District Chief Financial Officer Michael Masch outlined the 2011-12 District budget at an afternoon press briefing and again at a special budget hearing after Wednesday’s regular meeting of the School Reform Commission. Faced with the unhappy task of closing a $629 million gap representing a full 20 percent of the system’s budget, he repeatedly expressed his openness to any ideas for a better way to deal with the financial predicament.
One opportunity will be the first of six community meetings on the budget, which takes place next Tuesday, May 3 at 6 p.m. at Meredith Elementary in Queen Village.
The SRC was getting its first look at the full budget at the evening session. Coming on the heels of a marathon afternoon meeting, the commission’s discussion was brief, but the gutting of the District’s transportation program provoked pointed questions from commissioners. Roughly 50,000 students would lose their bus service or free TransPasses.
"These cuts were agonized over, and thought about carefully, and considered deeply, and represent our best effort to present to you a plan that is realistic and balanced," Masch responded. But he said the challenge facing the system was "unprecedented."
"There’s never been an instance in which resources have declined this much in a single year," he said. "We didn’t have any good choices; we only had bad choices. We’re open to any good idea for how to do this better than what we have before you."
District budget materials and other documents provided stark details about upcoming cuts, including the first estimates of the number of positions that will need to be eliminated to close a $629 million gap:
If Governor Corbett’s budget proposal is passed, the District will be forced to cut the workforce by more than 3,800 (16%), including over 400 members of Central Office staff, accounting for a 50% personnel reduction at District headquarters, and 1,260 teachers (12%). Nearly 650 Noontime Aides, almost 400 Custodians, over 180 Counselors and 51 Nurses would also face job loss.
The cuts are prompted by what Masch called "an unprecedented level of decline" in District funding.
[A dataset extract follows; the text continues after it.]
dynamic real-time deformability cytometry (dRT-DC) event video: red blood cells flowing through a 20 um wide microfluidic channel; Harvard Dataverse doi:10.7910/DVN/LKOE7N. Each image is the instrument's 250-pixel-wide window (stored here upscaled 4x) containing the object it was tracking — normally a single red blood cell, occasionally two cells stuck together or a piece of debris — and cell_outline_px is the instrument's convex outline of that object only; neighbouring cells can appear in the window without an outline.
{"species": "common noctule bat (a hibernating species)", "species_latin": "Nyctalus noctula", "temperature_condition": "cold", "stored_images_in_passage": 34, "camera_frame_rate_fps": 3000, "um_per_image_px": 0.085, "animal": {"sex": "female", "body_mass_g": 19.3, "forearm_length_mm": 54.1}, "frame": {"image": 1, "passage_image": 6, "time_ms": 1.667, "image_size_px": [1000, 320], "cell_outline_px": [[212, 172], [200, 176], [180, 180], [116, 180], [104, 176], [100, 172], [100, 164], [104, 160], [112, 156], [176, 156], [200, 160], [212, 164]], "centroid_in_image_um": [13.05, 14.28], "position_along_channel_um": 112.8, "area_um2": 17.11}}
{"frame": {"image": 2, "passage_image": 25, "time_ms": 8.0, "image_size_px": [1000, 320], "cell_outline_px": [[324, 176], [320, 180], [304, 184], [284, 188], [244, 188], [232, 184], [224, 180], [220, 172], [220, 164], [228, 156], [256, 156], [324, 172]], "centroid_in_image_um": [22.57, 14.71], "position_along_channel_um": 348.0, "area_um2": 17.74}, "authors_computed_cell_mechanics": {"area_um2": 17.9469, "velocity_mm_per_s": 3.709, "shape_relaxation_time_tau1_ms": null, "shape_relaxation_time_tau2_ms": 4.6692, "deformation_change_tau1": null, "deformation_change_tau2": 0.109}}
Overall District revenue will decrease by $377 million, or 12 percent. He said it is the first time in decades that the District has faced a revenue decline.
"Virtually every cut is a cut in positions," said Masch. The budget "is balanced with a great deal of pain."
Families of young children face cuts in early childhood education on top of the end of full-day kindergarten. A statement from the Philadelphia Federation of Teachers decried the fact that 1,000 fewer preschoolers will be served by early childhood programs next year.
The scaling back of kindergarten, Masch said, "was one of the most painful decisions. … We’re hoping it doesn’t take place."
The District’s "budget in brief" document, released Wednesday, includes sections describing how the financial situation could get worse and how it could get better in the next few months, depending mainly on funding and legislative decisions in Harrisburg.
With bad funding news, he said the District might have to cut the remaining funding in areas such as instrumental music ($6.7 million), summer school ($21 million), athletics ($7.1 million), and the remaining half-day kindergarten program ($25 million).